DIRECTIONS FOR THIS TASK
Return each of the lines below unchanged, with the same characters and line breaks.

━━━

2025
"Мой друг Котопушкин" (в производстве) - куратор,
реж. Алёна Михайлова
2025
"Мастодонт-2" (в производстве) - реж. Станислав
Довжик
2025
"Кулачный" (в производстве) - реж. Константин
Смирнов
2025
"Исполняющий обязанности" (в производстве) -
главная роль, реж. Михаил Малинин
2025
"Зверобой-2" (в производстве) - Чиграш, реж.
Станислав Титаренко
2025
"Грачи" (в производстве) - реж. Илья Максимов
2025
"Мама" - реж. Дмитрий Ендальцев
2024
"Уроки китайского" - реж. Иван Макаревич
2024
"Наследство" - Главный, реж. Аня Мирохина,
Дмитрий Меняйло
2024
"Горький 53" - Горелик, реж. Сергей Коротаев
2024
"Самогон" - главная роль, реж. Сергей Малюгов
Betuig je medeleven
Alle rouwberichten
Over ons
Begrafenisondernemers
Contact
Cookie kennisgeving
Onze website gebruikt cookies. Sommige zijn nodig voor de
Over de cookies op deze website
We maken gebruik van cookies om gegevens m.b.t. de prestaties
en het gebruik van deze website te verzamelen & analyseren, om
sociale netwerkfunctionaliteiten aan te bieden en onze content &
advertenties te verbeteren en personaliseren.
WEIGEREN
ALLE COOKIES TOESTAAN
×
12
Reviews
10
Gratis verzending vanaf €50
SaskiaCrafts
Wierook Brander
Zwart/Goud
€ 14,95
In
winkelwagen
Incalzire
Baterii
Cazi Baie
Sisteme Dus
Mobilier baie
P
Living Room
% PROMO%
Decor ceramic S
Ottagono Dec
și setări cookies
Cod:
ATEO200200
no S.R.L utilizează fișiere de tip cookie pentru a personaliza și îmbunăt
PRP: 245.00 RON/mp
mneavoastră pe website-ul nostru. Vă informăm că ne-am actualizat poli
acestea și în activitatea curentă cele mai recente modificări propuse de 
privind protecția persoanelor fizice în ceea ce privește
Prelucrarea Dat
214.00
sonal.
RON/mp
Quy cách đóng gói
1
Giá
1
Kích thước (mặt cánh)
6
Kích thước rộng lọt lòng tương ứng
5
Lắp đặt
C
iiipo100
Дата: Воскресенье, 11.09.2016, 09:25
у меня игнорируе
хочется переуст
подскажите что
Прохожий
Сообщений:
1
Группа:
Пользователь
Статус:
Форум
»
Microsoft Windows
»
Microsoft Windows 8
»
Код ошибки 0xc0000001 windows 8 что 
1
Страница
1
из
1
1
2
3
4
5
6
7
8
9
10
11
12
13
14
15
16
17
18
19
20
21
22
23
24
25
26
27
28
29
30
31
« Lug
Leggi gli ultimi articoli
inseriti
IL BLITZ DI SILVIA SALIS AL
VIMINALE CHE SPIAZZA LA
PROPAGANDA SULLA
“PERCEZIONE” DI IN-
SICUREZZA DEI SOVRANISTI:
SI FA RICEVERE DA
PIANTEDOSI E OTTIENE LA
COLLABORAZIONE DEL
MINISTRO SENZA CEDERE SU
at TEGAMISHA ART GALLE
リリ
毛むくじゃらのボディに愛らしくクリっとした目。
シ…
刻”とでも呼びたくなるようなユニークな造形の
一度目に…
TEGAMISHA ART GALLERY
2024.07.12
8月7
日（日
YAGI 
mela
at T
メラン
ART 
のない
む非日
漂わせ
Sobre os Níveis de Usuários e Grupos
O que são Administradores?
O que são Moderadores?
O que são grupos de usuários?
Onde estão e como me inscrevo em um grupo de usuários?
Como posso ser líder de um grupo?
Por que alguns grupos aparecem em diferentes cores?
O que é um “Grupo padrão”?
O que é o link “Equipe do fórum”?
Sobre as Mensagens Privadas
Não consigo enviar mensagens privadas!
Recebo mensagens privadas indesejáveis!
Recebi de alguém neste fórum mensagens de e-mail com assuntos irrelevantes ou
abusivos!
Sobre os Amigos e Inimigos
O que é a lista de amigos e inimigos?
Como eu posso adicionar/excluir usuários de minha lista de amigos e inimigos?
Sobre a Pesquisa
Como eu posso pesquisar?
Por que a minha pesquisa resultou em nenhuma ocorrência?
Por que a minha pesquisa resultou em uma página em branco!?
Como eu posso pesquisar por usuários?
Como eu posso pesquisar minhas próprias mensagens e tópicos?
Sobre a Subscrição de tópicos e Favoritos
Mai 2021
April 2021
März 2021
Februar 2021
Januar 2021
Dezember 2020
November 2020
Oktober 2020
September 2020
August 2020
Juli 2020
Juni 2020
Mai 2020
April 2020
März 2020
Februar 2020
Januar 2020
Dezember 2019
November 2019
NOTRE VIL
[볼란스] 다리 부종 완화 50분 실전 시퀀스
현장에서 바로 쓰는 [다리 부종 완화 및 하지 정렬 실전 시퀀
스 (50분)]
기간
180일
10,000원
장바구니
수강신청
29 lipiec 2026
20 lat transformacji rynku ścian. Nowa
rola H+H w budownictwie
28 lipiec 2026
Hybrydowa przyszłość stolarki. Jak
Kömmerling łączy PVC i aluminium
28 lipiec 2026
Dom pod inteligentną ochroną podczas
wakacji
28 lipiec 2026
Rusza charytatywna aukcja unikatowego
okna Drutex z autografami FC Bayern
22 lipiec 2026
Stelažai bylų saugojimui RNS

━━━

WRITTEN RESPONSE
2025
"Мой друг Котопушкин" (в производстве) - куратор,
реж. Алёна Михайлова
2025
"Мастодонт-2" (в производстве) - реж. Станислав
Довжик
2025
"Кулачный" (в производстве) - реж. Константин
Смирнов
2025
"Исполняющий обязанности" (в производстве) -
главная роль, реж. Михаил Малинин
2025
"Зверобой-2" (в производстве) - Чиграш, реж.
Станислав Титаренко
2025
"Грачи" (в производстве) - реж. Илья Максимов
2025
"Мама" - реж. Дмитрий Ендальцев
2024
"Уроки китайского" - реж. Иван Макаревич
2024
"Наследство" - Главный, реж. Аня Мирохина,
Дмитрий Меняйло
2024
"Горький 53" - Горелик, реж. Сергей Коротаев
2024
"Самогон" - главная роль, реж. Сергей Малюгов
Betuig je medeleven
Alle rouwberichten
Over ons
Begrafenisondernemers
Contact
Cookie kennisgeving
Onze website gebruikt cookies. Sommige zijn nodig voor de
Over de cookies op deze website
We maken gebruik van cookies om gegevens m.b.t. de prestaties
en het gebruik van deze website te verzamelen & analyseren, om
sociale netwerkfunctionaliteiten aan te bieden en onze content &
advertenties te verbeteren en personaliseren.
WEIGEREN
ALLE COOKIES TOESTAAN
×
12
Reviews
10
Gratis verzending vanaf €50
SaskiaCrafts
Wierook Brander
Zwart/Goud
€ 14,95
In
winkelwagen
Incalzire
Baterii
Cazi Baie
Sisteme Dus
Mobilier baie
P
Living Room
% PROMO%
Decor ceramic S
Ottagono Dec
și setări cookies
Cod:
ATEO200200
no S.R.L utilizează fișiere de tip cookie pentru a personaliza și îmbunăt
PRP: 245.00 RON/mp
mneavoastră pe website-ul nostru. Vă informăm că ne-am actualizat poli
acestea și în activitatea curentă cele mai recente modificări propuse de 
privind protecția persoanelor fizice în ceea ce privește
Prelucrarea Dat
214.00
sonal.
RON/mp
Quy cách đóng gói
1
Giá
1
Kích thước (mặt cánh)
6
Kích thước rộng lọt lòng tương ứng
5
Lắp đặt
C
iiipo100
Дата: Воскресенье, 11.09.2016, 09:25
у меня игнорируе
хочется переуст
подскажите что
Прохожий
Сообщений:
1
Группа:
Пользователь
Статус:
Форум
»
Microsoft Windows
»
Microsoft Windows 8
»
Код ошибки 0xc0000001 windows 8 что 
1
Страница
1
из
1
1
2
3
4
5
6
7
8
9
10
11
12
13
14
15
16
17
18
19
20
21
22
23
24
25
26
27
28
29
30
31
« Lug
Leggi gli ultimi articoli
inseriti
IL BLITZ DI SILVIA SALIS AL
VIMINALE CHE SPIAZZA LA
PROPAGANDA SULLA
“PERCEZIONE” DI IN-
SICUREZZA DEI SOVRANISTI:
SI FA RICEVERE DA
PIANTEDOSI E OTTIENE LA
COLLABORAZIONE DEL
MINISTRO SENZA CEDERE SU
at TEGAMISHA ART GALLE
リリ
毛むくじゃらのボディに愛らしくクリっとした目。
シ…
刻”とでも呼びたくなるようなユニークな造形の
一度目に…
TEGAMISHA ART GALLERY
2024.07.12
8月7
日（日
YAGI 
mela
at T
メラン
ART 
のない
む非日
漂わせ
Sobre os Níveis de Usuários e Grupos
O que são Administradores?
O que são Moderadores?
O que são grupos de usuários?
Onde estão e como me inscrevo em um grupo de usuários?
Como posso ser líder de um grupo?
Por que alguns grupos aparecem em diferentes cores?
O que é um “Grupo padrão”?
O que é o link “Equipe do fórum”?
Sobre as Mensagens Privadas
Não consigo enviar mensagens privadas!
Recebo mensagens privadas indesejáveis!
Recebi de alguém neste fórum mensagens de e-mail com assuntos irrelevantes ou
abusivos!
Sobre os Amigos e Inimigos
O que é a lista de amigos e inimigos?
Como eu posso adicionar/excluir usuários de minha lista de amigos e inimigos?
Sobre a Pesquisa
Como eu posso pesquisar?
Por que a minha pesquisa resultou em nenhuma ocorrência?
Por que a minha pesquisa resultou em uma página em branco!?
Como eu posso pesquisar por usuários?
Como eu posso pesquisar minhas próprias mensagens e tópicos?
Sobre a Subscrição de tópicos e Favoritos
Mai 2021
April 2021
März 2021
Februar 2021
Januar 2021
Dezember 2020
November 2020
Oktober 2020
September 2020
August 2020
Juli 2020
Juni 2020
Mai 2020
April 2020
März 2020
Februar 2020
Januar 2020
Dezember 2019
November 2019
NOTRE VIL
[볼란스] 다리 부종 완화 50분 실전 시퀀스
현장에서 바로 쓰는 [다리 부종 완화 및 하지 정렬 실전 시퀀
스 (50분)]
기간
180일
10,000원
장바구니
수강신청
29 lipiec 2026
20 lat transformacji rynku ścian. Nowa
rola H+H w budownictwie
28 lipiec 2026
Hybrydowa przyszłość stolarki. Jak
Kömmerling łączy PVC i aluminium
28 lipiec 2026
Dom pod inteligentną ochroną podczas
wakacji
28 lipiec 2026
Rusza charytatywna aukcja unikatowego
okna Drutex z autografami FC Bayern
22 lipiec 2026
Stelažai bylų saugojimui RNS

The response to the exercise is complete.